Sezione del documento:
L’imputazione è stata formalizzata nei giorni scorsi con l’invio al legale di Schmidheiny, l’avvocato Astolfo Di Amato, dell’avviso di chiusura indagini al termine dell’inchiesta denominata Eternit bis, che trae le sue origini dalle motivazioni contenute nella sentenza della corte d’Appello di Torino dello scorso anno. Una sentenza che determinò una svolta giuridica dai risvolti epocali affermando che il magnate agì sotto il profilo soggettivo con un «dolo diretto», conoscendo a fondo i rischi dell’amianto e non facendo nulla per proteggere la salute dei propri operai in nome del profitto.   

Sulla condanna a 18 anni inflitta a Schmidheiny e al barone belga Louis de Cartier de Marchienne, morto proprio alla vigilia della sentenza d’appello, si dovrà pronunciare la Corte di Cassazione il prossimo 19 novembre. Nel primo processo, il primo di questo genere e di queste dimensioni in Europa, si è affrontata una vera e propria strage, ben 2000 morti.

Quesito scritto:
Scriva il seguito del brano qui sopra sul processo Eternit, riprendendo subito dopo la sua ultima frase.

Dati forniti:
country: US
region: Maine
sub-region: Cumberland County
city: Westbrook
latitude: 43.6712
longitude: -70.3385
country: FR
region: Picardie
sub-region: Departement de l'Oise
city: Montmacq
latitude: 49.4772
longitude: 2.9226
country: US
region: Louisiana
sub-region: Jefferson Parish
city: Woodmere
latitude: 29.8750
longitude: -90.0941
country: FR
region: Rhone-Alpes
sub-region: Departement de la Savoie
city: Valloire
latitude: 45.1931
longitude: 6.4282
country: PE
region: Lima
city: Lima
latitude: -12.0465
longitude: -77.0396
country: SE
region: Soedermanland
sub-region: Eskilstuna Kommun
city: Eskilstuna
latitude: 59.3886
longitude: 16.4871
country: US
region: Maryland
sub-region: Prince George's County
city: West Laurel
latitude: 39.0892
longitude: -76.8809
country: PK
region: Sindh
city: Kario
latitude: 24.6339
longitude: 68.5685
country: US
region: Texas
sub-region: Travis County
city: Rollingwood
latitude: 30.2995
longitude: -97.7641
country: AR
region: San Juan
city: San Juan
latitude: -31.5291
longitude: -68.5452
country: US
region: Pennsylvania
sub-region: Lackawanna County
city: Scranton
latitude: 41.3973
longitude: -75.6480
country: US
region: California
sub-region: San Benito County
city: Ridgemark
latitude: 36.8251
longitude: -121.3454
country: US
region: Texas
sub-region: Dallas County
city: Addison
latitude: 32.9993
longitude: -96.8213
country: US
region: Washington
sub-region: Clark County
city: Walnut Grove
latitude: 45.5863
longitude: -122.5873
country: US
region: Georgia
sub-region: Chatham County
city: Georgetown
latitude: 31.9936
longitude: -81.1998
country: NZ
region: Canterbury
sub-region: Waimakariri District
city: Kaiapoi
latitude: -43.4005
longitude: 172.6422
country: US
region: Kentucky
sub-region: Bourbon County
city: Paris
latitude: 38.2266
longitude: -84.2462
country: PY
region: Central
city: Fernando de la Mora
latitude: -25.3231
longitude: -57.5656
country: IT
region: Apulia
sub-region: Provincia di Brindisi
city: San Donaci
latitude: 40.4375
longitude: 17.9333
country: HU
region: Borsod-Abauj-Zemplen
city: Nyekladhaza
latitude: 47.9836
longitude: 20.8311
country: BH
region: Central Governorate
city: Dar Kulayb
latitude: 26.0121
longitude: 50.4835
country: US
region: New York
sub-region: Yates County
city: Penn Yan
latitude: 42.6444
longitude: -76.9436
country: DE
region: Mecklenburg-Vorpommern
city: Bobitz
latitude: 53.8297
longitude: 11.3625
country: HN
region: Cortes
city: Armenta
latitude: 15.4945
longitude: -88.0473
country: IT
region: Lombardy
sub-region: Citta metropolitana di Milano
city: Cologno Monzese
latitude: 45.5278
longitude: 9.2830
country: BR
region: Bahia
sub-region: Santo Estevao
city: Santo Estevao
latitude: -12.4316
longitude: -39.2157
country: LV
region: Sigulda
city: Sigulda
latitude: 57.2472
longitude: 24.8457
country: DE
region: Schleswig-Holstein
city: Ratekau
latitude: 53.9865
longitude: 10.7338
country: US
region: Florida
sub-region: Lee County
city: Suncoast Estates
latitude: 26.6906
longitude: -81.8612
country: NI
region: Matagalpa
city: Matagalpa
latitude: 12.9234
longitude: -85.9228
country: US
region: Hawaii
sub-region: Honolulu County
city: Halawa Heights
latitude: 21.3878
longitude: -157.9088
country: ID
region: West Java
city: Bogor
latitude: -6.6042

Esito dell'esercizio:
Secondo l’avvocato di Schmidheiny, Di Amato, a furia di colpevolizzare i manager delle grandi imprese « non vi sarà più un imprenditore che vorrà investire in Italia». Alle assurde dichiarazioni dei difensori ha risposto l’avvocato Ezio Bonari, presidente dell’Osservatorio Nazionale Amianto, secondo il quale il processo Eternit Bis è pienamente legittimo, perché la prima condanna ha riconosciuto il danno subito dalla collettività, mentre ora si procederà contro le responsabilità dirette per i singoli casi.